Operators have coped with a complete revamping of day parts such as breakfast and lunch, which are still struggling mightily, according to our October restaurant trends. Some brands had to quickly rethink their menu design, delivery strategy and even menu presentation, with QR codes easing safety concerns for customers returning to dining rooms. And this summer, meal kits became an instant favorite for families looking to spice up at-home meals.
Now, a new trend is emerging as restaurants continue to look for ways to survive. Enter the subscription model.
The potential rise of subscriptions
Of course, subscriptions aren’t new —according to a New York Times study conducted by Mint, Americans spent $640 per year in 2019 on digital subscriptions.
But subscriptions haven’t been popular in the restaurant world until now. In February, Panera Bread launched its monthly coffee subscription program, which has proven successful despite the pandemic. The $8.99-per-month unlimited coffee offering has approximately 750,000 subscribers, and Panera is taking it a step further with its refer-a-friend program. Now those in the program who sign up five or more people receive free, unlimited coffee through the end of October, and new subscribers get free coffee, too.
The program has been such a hit for the fast-casual brand that Pret A Manger, a British sandwich and coffee chain also owned by Panera’s parent company JAB Holding, is taking the idea overseas. Pret recently announced its subscription program, offering five drinks a day for £20 per month. The initiative is an attempt to drive people back to Pret stores — many of them located in London’s business district — as restrictions continue.
What’s in it for your restaurant?
Now is the time for brands to experiment. With people increasingly used to subscriptions in the food environment, particularly due to the growth in meal kits and subscription boxes, a well-thought-out program could help bring customers back into your stores. From a consumer behavior perspective, the price point is extremely attractive. Using Panera as an example, the cost of $8.99 per month looks affordable when converted to a daily cost of 30 cents (or compared to a latte or two).
In addition, subscribed customers are likely to visit your establishments more frequently — and pass on a competitor’s brand to make the most of their subscription program.
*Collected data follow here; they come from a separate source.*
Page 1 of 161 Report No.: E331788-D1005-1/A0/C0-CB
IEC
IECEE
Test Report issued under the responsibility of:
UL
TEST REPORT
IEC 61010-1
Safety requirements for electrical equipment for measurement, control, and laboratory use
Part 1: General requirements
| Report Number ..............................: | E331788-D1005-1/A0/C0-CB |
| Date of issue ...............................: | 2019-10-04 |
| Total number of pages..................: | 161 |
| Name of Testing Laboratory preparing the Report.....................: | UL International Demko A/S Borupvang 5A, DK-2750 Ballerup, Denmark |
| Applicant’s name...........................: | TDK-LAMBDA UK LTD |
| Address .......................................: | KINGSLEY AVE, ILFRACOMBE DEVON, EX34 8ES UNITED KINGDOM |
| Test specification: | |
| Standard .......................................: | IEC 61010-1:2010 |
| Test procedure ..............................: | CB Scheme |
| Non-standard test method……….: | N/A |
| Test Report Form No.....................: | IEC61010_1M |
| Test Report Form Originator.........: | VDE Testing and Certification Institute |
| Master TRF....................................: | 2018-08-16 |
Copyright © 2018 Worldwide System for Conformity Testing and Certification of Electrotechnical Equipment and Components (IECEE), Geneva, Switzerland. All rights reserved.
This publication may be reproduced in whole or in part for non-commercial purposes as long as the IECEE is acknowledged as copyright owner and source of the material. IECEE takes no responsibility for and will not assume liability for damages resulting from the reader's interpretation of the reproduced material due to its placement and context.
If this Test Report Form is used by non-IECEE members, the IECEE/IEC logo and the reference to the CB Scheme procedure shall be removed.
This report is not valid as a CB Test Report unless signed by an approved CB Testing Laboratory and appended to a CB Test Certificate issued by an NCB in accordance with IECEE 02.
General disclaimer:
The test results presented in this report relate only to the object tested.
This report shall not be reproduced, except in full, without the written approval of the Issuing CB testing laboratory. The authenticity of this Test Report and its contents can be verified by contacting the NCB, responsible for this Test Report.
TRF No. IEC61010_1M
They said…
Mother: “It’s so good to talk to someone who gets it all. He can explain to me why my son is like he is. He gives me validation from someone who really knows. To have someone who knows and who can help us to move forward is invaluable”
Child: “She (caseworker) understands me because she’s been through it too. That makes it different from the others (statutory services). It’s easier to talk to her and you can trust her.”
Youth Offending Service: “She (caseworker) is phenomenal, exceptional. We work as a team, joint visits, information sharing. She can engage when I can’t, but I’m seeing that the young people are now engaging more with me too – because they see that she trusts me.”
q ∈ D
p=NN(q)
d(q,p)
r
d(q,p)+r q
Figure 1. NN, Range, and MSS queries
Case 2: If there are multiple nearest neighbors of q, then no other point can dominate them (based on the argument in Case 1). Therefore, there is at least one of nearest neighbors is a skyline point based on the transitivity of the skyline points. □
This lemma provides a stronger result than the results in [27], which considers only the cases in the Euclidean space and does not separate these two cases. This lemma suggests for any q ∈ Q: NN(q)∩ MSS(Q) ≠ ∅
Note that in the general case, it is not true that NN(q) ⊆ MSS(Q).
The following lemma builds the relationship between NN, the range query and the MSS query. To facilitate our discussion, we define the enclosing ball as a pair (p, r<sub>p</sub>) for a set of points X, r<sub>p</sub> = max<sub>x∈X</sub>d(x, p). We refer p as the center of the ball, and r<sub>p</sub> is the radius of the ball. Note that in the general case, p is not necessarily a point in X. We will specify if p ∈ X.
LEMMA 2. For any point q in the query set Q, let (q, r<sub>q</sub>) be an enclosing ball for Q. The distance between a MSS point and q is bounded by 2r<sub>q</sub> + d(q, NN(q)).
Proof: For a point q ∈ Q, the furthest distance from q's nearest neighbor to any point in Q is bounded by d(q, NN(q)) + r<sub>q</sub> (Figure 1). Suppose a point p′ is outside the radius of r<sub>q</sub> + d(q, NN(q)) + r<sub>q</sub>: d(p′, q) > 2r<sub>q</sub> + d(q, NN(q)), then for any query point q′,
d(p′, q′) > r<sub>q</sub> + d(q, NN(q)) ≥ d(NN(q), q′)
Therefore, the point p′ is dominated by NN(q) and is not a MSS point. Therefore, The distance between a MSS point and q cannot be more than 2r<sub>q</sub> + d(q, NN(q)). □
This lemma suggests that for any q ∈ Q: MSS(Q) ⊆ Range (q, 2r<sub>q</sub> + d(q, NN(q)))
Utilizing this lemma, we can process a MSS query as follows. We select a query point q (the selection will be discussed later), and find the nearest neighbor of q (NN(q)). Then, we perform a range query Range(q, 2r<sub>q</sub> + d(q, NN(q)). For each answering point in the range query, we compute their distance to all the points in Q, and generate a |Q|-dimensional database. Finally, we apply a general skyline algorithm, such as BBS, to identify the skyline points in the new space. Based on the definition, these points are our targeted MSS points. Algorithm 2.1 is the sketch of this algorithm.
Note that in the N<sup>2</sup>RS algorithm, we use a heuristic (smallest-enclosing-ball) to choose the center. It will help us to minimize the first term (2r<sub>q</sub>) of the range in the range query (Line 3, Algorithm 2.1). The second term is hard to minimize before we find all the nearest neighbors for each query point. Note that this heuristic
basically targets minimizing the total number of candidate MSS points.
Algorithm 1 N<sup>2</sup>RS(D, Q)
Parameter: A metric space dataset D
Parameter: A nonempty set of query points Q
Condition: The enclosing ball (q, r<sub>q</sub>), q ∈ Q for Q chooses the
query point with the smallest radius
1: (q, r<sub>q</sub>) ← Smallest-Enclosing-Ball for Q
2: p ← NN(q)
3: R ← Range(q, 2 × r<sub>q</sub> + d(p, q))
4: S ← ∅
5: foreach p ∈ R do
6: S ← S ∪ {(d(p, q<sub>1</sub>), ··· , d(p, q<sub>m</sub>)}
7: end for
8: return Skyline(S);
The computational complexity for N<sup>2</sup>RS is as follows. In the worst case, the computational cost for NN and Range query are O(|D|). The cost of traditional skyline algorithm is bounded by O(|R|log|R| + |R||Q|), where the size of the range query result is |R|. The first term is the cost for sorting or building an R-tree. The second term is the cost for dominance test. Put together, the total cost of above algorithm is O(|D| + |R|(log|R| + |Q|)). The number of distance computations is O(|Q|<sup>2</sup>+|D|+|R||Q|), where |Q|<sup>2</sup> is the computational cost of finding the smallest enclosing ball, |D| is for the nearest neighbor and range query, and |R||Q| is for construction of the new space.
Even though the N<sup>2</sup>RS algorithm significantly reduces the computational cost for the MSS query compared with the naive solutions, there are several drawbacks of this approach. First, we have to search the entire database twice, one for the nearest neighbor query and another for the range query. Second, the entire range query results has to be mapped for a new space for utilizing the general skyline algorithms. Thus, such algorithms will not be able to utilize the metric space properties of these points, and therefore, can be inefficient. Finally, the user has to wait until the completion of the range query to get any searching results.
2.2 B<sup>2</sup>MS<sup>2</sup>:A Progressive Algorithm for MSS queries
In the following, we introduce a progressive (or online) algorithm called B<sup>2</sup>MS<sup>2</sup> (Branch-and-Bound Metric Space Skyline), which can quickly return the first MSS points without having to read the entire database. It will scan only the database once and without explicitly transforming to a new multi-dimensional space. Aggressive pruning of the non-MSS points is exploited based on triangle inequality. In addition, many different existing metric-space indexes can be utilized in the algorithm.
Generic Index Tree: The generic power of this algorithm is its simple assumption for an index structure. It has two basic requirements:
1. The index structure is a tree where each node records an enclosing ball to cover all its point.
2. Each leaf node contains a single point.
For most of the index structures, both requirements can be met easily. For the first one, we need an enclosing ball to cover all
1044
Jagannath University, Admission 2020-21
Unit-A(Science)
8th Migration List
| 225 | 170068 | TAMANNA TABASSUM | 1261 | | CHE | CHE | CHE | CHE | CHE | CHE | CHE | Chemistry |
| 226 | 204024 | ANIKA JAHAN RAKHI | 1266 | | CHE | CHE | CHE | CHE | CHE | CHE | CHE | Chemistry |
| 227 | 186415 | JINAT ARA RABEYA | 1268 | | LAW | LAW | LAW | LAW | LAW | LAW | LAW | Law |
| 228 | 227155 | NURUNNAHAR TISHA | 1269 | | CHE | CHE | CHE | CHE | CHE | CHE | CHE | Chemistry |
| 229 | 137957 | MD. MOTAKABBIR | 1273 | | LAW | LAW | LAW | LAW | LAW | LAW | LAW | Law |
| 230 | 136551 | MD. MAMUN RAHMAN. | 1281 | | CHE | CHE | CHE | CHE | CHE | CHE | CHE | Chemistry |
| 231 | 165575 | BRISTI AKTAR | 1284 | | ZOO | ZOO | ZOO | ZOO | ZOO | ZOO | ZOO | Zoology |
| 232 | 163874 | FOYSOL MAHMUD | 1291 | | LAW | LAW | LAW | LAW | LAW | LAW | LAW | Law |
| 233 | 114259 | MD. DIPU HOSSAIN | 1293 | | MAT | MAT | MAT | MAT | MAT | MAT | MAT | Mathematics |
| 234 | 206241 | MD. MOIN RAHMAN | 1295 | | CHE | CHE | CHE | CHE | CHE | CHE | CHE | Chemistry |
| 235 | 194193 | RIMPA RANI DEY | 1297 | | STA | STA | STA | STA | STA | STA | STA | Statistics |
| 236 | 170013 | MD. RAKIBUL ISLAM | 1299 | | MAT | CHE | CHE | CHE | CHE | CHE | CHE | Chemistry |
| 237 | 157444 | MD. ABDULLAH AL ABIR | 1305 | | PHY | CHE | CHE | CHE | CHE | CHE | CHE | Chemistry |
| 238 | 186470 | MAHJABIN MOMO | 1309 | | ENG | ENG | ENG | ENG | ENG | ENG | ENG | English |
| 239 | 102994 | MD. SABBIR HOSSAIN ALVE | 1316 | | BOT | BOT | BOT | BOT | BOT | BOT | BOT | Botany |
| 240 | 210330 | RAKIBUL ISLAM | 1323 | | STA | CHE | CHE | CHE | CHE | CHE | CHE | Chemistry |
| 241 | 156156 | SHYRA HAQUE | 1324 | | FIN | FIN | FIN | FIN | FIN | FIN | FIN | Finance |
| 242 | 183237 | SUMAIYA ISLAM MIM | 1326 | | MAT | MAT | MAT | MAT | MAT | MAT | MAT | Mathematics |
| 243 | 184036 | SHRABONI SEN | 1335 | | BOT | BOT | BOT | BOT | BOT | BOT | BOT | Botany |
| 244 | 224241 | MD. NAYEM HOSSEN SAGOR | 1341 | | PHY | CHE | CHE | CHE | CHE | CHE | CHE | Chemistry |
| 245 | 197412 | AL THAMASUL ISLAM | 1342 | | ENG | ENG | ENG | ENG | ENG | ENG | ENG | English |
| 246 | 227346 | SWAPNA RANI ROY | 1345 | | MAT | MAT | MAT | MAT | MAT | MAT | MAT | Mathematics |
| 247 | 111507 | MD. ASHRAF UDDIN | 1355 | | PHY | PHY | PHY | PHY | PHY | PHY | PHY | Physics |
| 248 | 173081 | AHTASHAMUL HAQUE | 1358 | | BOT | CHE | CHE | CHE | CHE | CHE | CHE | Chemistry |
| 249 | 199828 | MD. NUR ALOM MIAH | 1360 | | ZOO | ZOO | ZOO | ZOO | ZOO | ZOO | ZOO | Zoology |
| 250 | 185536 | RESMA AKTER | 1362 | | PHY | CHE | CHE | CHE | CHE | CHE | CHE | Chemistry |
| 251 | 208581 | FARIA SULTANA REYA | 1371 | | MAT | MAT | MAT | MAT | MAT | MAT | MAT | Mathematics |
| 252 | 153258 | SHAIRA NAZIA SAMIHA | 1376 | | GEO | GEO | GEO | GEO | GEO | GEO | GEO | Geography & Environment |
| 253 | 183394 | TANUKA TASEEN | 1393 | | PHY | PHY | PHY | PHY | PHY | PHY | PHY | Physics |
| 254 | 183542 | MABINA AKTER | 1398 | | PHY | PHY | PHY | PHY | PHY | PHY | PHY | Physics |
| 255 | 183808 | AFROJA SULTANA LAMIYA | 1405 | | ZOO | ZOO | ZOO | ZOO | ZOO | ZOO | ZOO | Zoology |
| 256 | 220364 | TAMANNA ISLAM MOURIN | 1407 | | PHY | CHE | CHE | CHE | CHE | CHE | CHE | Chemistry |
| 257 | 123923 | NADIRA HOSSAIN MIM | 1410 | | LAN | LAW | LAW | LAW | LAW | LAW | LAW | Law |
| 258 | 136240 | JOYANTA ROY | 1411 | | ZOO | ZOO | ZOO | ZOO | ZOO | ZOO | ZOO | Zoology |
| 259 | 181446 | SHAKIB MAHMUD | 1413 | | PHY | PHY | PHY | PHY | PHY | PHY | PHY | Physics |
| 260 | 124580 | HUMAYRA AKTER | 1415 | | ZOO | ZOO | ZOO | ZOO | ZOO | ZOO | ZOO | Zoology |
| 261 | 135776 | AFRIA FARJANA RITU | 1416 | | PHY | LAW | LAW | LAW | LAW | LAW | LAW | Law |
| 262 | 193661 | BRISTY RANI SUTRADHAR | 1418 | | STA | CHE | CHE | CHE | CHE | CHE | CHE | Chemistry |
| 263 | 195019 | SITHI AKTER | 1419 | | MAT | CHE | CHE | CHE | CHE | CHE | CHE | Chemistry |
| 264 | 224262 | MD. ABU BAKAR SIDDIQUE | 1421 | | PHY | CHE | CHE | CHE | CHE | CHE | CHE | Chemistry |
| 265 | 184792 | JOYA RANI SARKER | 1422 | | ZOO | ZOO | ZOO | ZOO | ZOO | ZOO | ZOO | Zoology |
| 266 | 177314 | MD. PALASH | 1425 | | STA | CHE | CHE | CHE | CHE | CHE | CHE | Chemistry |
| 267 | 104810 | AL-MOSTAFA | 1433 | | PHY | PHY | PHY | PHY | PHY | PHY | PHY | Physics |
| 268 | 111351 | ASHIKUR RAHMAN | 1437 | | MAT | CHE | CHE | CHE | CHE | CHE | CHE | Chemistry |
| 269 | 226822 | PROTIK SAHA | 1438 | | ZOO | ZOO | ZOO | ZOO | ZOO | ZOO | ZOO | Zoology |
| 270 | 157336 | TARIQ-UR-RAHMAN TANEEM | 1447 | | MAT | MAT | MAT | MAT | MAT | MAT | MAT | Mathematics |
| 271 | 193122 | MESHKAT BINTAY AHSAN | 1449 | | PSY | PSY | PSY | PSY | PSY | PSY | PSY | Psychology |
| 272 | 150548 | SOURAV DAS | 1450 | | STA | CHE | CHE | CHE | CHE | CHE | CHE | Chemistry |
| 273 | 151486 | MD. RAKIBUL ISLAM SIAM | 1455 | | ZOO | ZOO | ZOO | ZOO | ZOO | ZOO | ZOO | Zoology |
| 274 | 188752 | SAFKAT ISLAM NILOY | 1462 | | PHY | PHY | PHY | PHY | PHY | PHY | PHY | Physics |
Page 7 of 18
Because of the subscription’s perceived value and the power of temptation, customers commonly treat themselves to an accompaniment, too. In its initial test study, Panera reported that the program increased guest frequency by more than 200%, and food attachments to coffee orders increased by 70%. A similar program could work as a habit-forming tool and strengthen your customer loyalty while providing a positive customer experience.
Another benefit is the opportunity to collect customer data. By linking a subscription program to a loyalty program or having customers scan a QR code, brands can learn a lot about them. This data will allow for personalized marketing strategies and targeted promotions geared toward specific customer segments.
Before you jump right in, RMS recommends testing your program out. Taking the time to test the program allows operators to experiment with low risk. Select the right number of stores in the right locations to best understand how your customers will react. Make sure to run your test long enough to gather the amount of data you need to analyze the information. Using real customer sites to understand your consumers’ reactions will help you implement changes for optimum results and revenue, ensuring your program is successful and your brand stays ahead of the competition.